WORK TASK. Exclude the pictures, then restate every entry below exactly.

Recorded data.

========================

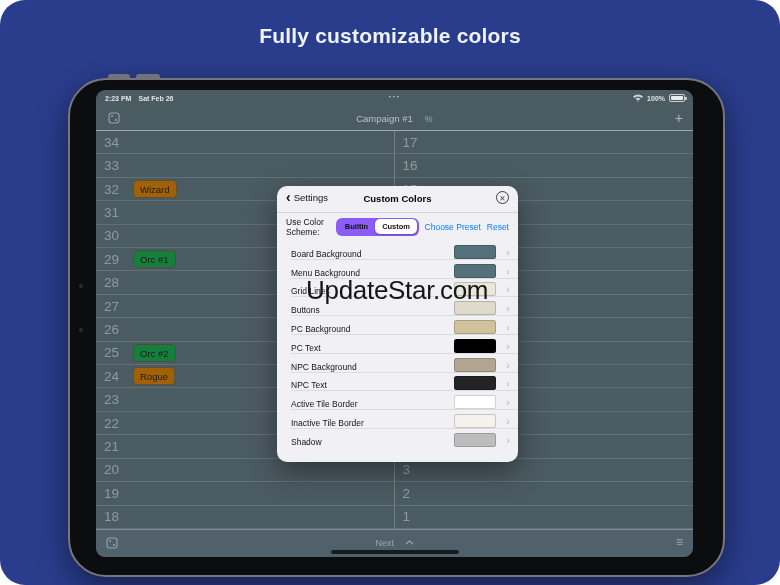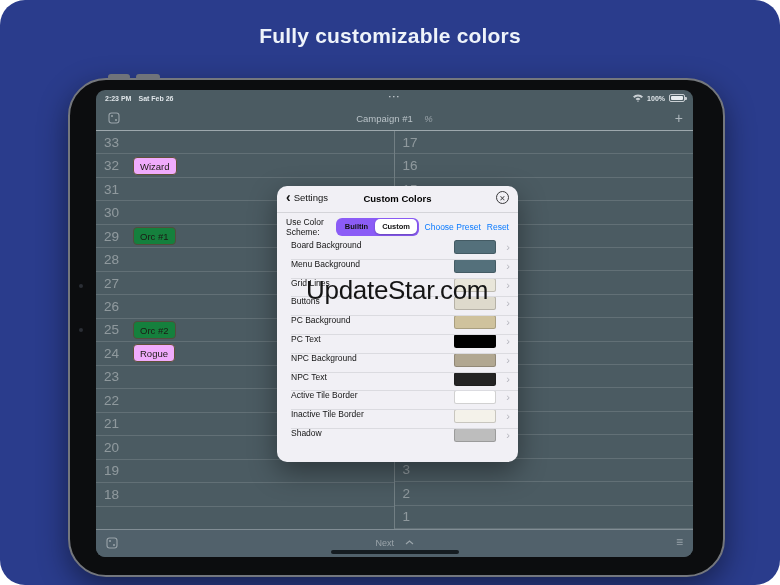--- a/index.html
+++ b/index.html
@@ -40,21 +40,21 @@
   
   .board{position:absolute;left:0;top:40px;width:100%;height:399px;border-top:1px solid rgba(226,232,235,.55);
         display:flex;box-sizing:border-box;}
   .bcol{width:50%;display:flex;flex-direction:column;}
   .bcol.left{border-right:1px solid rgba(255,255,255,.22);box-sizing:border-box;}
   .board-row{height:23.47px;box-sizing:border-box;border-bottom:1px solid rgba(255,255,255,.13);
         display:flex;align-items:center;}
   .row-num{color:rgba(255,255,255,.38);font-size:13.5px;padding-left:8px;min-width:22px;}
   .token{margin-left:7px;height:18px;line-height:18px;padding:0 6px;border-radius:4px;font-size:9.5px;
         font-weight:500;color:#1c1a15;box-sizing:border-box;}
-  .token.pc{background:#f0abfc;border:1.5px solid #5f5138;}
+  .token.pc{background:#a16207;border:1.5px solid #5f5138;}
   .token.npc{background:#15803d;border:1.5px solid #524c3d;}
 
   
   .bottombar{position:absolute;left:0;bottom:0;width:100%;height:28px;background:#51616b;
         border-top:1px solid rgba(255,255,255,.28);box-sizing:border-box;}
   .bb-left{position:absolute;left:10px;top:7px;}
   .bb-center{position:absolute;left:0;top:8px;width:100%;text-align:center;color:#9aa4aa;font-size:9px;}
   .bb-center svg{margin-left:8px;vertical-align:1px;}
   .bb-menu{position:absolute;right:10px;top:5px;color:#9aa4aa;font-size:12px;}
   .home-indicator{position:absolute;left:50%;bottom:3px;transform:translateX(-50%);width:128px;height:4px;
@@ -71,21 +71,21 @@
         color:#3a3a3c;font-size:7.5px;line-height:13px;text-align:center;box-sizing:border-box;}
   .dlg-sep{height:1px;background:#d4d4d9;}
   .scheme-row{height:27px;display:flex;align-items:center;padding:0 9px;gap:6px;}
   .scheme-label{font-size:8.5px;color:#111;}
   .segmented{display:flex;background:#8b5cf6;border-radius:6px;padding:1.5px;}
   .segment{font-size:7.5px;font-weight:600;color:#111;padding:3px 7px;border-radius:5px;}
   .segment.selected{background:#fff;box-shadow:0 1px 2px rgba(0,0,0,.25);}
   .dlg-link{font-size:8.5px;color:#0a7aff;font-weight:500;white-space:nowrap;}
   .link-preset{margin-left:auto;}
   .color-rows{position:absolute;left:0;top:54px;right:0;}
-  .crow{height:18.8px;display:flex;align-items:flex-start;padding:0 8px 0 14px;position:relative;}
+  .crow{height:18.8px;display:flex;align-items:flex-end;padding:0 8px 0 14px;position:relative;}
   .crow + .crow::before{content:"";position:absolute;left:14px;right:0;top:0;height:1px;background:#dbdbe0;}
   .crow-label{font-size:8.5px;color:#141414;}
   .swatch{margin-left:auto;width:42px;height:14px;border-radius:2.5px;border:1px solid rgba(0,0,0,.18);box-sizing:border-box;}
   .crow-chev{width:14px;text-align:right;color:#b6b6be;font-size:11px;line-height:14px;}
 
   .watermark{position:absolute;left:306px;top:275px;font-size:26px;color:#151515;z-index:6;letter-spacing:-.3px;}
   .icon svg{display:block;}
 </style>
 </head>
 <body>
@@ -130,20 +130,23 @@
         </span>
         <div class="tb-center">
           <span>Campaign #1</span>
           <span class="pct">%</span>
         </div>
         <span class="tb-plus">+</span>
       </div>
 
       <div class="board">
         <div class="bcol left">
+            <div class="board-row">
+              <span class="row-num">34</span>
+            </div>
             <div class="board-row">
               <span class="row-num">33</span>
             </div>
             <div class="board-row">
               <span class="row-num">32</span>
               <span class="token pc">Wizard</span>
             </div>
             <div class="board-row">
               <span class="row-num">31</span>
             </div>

========================

ANSWER BELOW.
--- a/index.html
+++ b/index.html
@@ -40,21 +40,21 @@
   
   .board{position:absolute;left:0;top:40px;width:100%;height:399px;border-top:1px solid rgba(226,232,235,.55);
         display:flex;box-sizing:border-box;}
   .bcol{width:50%;display:flex;flex-direction:column;}
   .bcol.left{border-right:1px solid rgba(255,255,255,.22);box-sizing:border-box;}
   .board-row{height:23.47px;box-sizing:border-box;border-bottom:1px solid rgba(255,255,255,.13);
         display:flex;align-items:center;}
   .row-num{color:rgba(255,255,255,.38);font-size:13.5px;padding-left:8px;min-width:22px;}
   .token{margin-left:7px;height:18px;line-height:18px;padding:0 6px;border-radius:4px;font-size:9.5px;
         font-weight:500;color:#1c1a15;box-sizing:border-box;}
-  .token.pc{background:#f0abfc;border:1.5px solid #5f5138;}
+  .token.pc{background:#a16207;border:1.5px solid #5f5138;}
   .token.npc{background:#15803d;border:1.5px solid #524c3d;}
 
   
   .bottombar{position:absolute;left:0;bottom:0;width:100%;height:28px;background:#51616b;
         border-top:1px solid rgba(255,255,255,.28);box-sizing:border-box;}
   .bb-left{position:absolute;left:10px;top:7px;}
   .bb-center{position:absolute;left:0;top:8px;width:100%;text-align:center;color:#9aa4aa;font-size:9px;}
   .bb-center svg{margin-left:8px;vertical-align:1px;}
   .bb-menu{position:absolute;right:10px;top:5px;color:#9aa4aa;font-size:12px;}
   .home-indicator{position:absolute;left:50%;bottom:3px;transform:translateX(-50%);width:128px;height:4px;
@@ -71,21 +71,21 @@
         color:#3a3a3c;font-size:7.5px;line-height:13px;text-align:center;box-sizing:border-box;}
   .dlg-sep{height:1px;background:#d4d4d9;}
   .scheme-row{height:27px;display:flex;align-items:center;padding:0 9px;gap:6px;}
   .scheme-label{font-size:8.5px;color:#111;}
   .segmented{display:flex;background:#8b5cf6;border-radius:6px;padding:1.5px;}
   .segment{font-size:7.5px;font-weight:600;color:#111;padding:3px 7px;border-radius:5px;}
   .segment.selected{background:#fff;box-shadow:0 1px 2px rgba(0,0,0,.25);}
   .dlg-link{font-size:8.5px;color:#0a7aff;font-weight:500;white-space:nowrap;}
   .link-preset{margin-left:auto;}
   .color-rows{position:absolute;left:0;top:54px;right:0;}
-  .crow{height:18.8px;display:flex;align-items:flex-start;padding:0 8px 0 14px;position:relative;}
+  .crow{height:18.8px;display:flex;align-items:flex-end;padding:0 8px 0 14px;position:relative;}
   .crow + .crow::before{content:"";position:absolute;left:14px;right:0;top:0;height:1px;background:#dbdbe0;}
   .crow-label{font-size:8.5px;color:#141414;}
   .swatch{margin-left:auto;width:42px;height:14px;border-radius:2.5px;border:1px solid rgba(0,0,0,.18);box-sizing:border-box;}
   .crow-chev{width:14px;text-align:right;color:#b6b6be;font-size:11px;line-height:14px;}
 
   .watermark{position:absolute;left:306px;top:275px;font-size:26px;color:#151515;z-index:6;letter-spacing:-.3px;}
   .icon svg{display:block;}
 </style>
 </head>
 <body>
@@ -130,20 +130,23 @@
         </span>
         <div class="tb-center">
           <span>Campaign #1</span>
           <span class="pct">%</span>
         </div>
         <span class="tb-plus">+</span>
       </div>
 
       <div class="board">
         <div class="bcol left">
+            <div class="board-row">
+              <span class="row-num">34</span>
+            </div>
             <div class="board-row">
               <span class="row-num">33</span>
             </div>
             <div class="board-row">
               <span class="row-num">32</span>
               <span class="token pc">Wizard</span>
             </div>
             <div class="board-row">
               <span class="row-num">31</span>
             </div>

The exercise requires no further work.